[Stored data entries]
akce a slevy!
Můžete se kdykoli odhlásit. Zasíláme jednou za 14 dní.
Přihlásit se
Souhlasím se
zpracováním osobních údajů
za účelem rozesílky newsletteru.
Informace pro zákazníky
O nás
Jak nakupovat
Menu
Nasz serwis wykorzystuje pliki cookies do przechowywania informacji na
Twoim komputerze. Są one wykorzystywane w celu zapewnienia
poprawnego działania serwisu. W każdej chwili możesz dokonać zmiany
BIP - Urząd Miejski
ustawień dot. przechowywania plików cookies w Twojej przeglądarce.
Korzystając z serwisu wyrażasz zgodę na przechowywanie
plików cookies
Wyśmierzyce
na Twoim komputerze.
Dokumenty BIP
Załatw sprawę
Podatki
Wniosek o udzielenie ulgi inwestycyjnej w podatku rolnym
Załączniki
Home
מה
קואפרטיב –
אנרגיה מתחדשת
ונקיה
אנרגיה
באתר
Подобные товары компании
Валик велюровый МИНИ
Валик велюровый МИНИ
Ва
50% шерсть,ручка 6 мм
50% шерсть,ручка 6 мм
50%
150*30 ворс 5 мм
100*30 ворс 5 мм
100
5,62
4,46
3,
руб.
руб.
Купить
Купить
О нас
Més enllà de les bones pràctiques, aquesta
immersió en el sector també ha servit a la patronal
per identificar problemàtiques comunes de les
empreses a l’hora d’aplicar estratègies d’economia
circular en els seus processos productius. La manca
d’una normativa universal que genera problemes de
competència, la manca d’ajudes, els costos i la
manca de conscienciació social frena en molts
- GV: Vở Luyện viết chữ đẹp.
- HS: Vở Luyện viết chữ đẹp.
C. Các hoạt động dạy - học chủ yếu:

• _Problem details_
Every line of the records should be reproduced exactly.

• _Solution_
akce a slevy!
Můžete se kdykoli odhlásit. Zasíláme jednou za 14 dní.
Přihlásit se
Souhlasím se
zpracováním osobních údajů
za účelem rozesílky newsletteru.
Informace pro zákazníky
O nás
Jak nakupovat
Menu
Nasz serwis wykorzystuje pliki cookies do przechowywania informacji na
Twoim komputerze. Są one wykorzystywane w celu zapewnienia
poprawnego działania serwisu. W każdej chwili możesz dokonać zmiany
BIP - Urząd Miejski
ustawień dot. przechowywania plików cookies w Twojej przeglądarce.
Korzystając z serwisu wyrażasz zgodę na przechowywanie
plików cookies
Wyśmierzyce
na Twoim komputerze.
Dokumenty BIP
Załatw sprawę
Podatki
Wniosek o udzielenie ulgi inwestycyjnej w podatku rolnym
Załączniki
Home
מה
קואפרטיב –
אנרגיה מתחדשת
ונקיה
אנרגיה
באתר
Подобные товары компании
Валик велюровый МИНИ
Валик велюровый МИНИ
Ва
50% шерсть,ручка 6 мм
50% шерсть,ручка 6 мм
50%
150*30 ворс 5 мм
100*30 ворс 5 мм
100
5,62
4,46
3,
руб.
руб.
Купить
Купить
О нас
Més enllà de les bones pràctiques, aquesta
immersió en el sector també ha servit a la patronal
per identificar problemàtiques comunes de les
empreses a l’hora d’aplicar estratègies d’economia
circular en els seus processos productius. La manca
d’una normativa universal que genera problemes de
competència, la manca d’ajudes, els costos i la
manca de conscienciació social frena en molts
- GV: Vở Luyện viết chữ đẹp.
- HS: Vở Luyện viết chữ đẹp.
C. Các hoạt động dạy - học chủ yếu:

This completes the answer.